The Water Quality Association (WQA) is encouraging public comments to the proposed Lead and Copper Rule revisions by Feb. 12, 2020.
The WQA, in support of the Lead and Copper Rule revisions proposed by the U.S. EPA, is encouraging its members to review them and submit public comments by Feb. 12, 2020.
The revisions to the Lead and Copper Rule were designed to improve how communities treat and test for lead in drinking water, as well as how quickly actions are taken when lead is detected, reported the WQA news release.
The proposal pushes for replacing lead water service lines and requires communities to; inventory lead lines; provide corrosion control treatment; follow new improved sampling procedures; monitor schools and child-care centers; and increase communications with residents when their water tests at higher than the action level of 15 parts per billion (ppb) of lead, reported the news release.

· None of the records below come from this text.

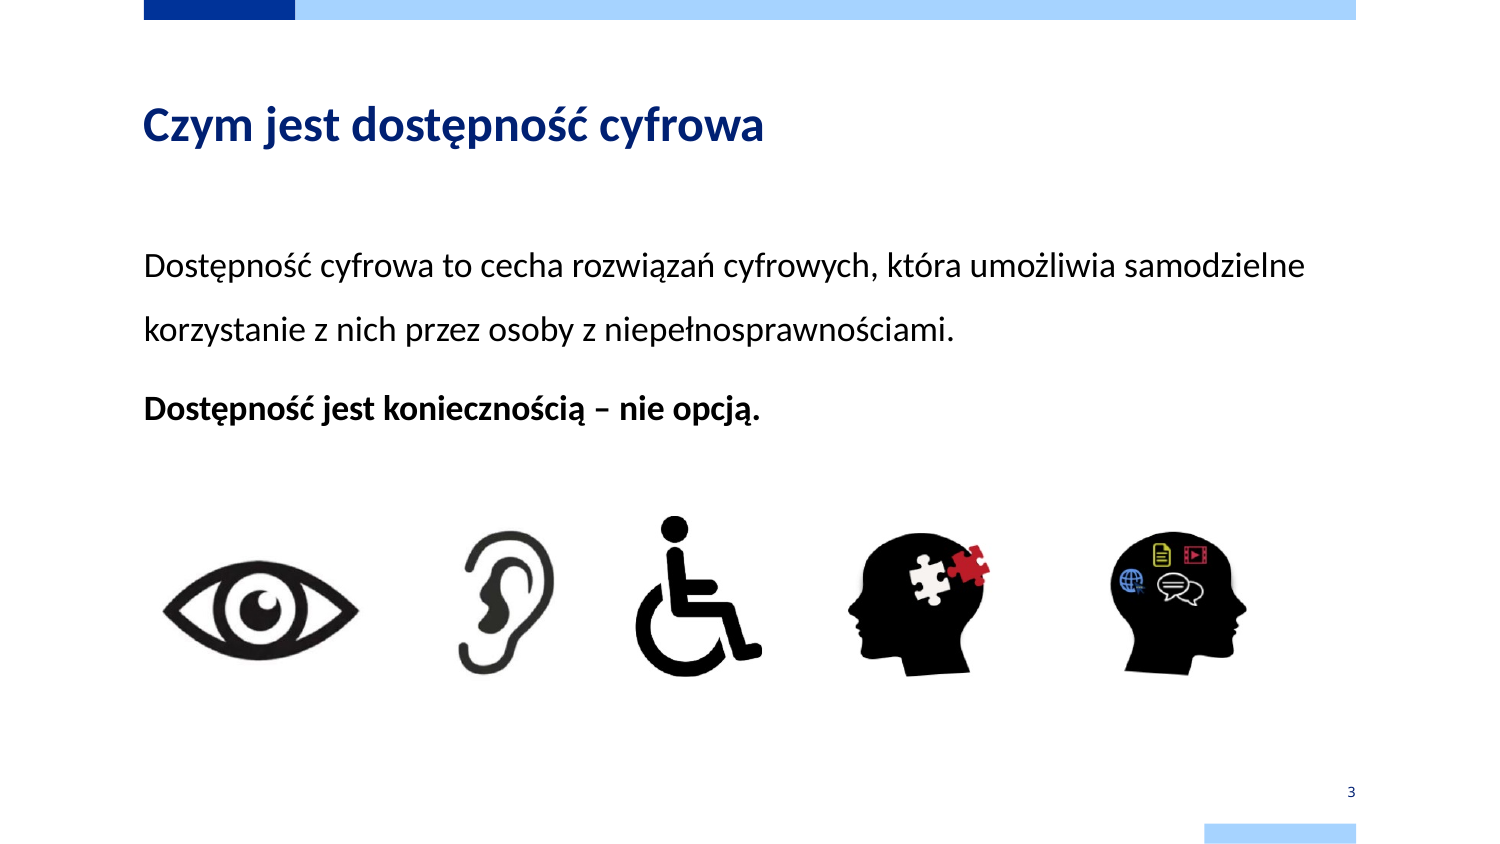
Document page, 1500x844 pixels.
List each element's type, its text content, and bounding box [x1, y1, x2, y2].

slide_number 3 [1204, 783, 1356, 804]
title Czym jest dostępność cyfrowa [143, 100, 1357, 220]
picture [159, 482, 1250, 690]
list Dostępność cyfrowa to cecha rozwiązań cyfrowych, która umożliwia samodzielne korzystanie z nich przez osoby z niepełnosprawnościami. Dostępność jest koniecznością – nie opcją. [143, 220, 1357, 429]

The plan sets a new lead trigger level of 10 ppb, requiring water systems to take actions to mitigate lead levels once that point is reached. The revised rule also would allow community water systems serving less than 10,000 people and all non-transient non-community water systems to use point-of-use devices certified to remove lead instead of using corrosion control treatment, according to the news release.
Systems will also provide a certified pitcher to remove lead for up to three months and then conduct a follow-up test.

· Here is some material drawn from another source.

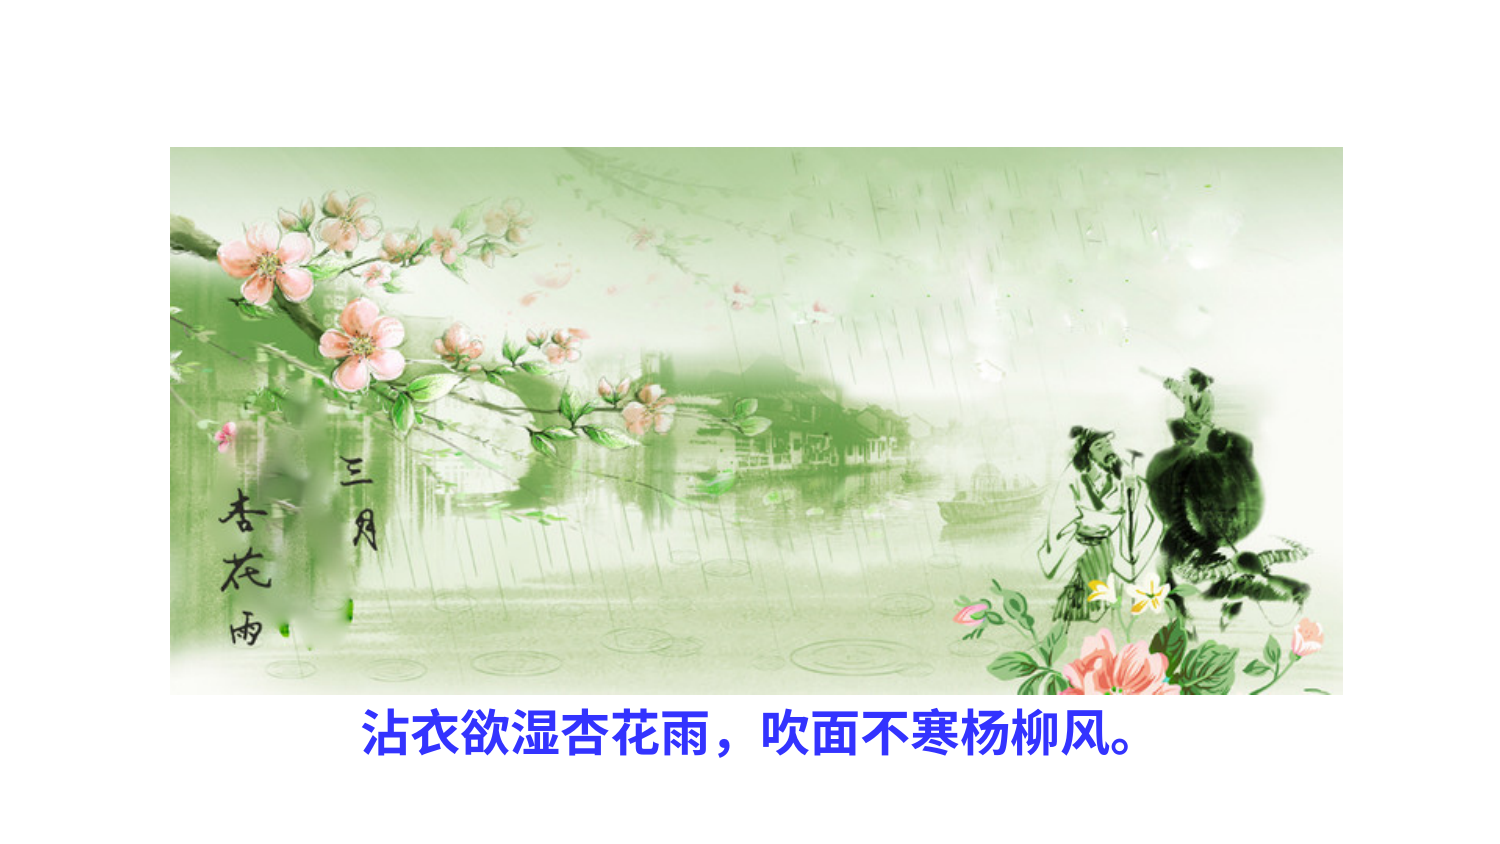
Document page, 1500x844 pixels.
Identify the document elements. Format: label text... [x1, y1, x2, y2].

text_box 沾衣欲湿杏花雨，吹面不寒杨柳风。 [345, 695, 1168, 770]
picture [170, 147, 1343, 695]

“The WQA supports the continued efforts to provide communication and useful information to water system customers,” said the WQA in its letter of support of the revisions. “As proposed, providing an annual letter to customers with lead service lines or unknown materials will further promote line replacement. It will also notify customers of their service line and potential options along with replacement, such as certified point-of-use devices to remove lead.”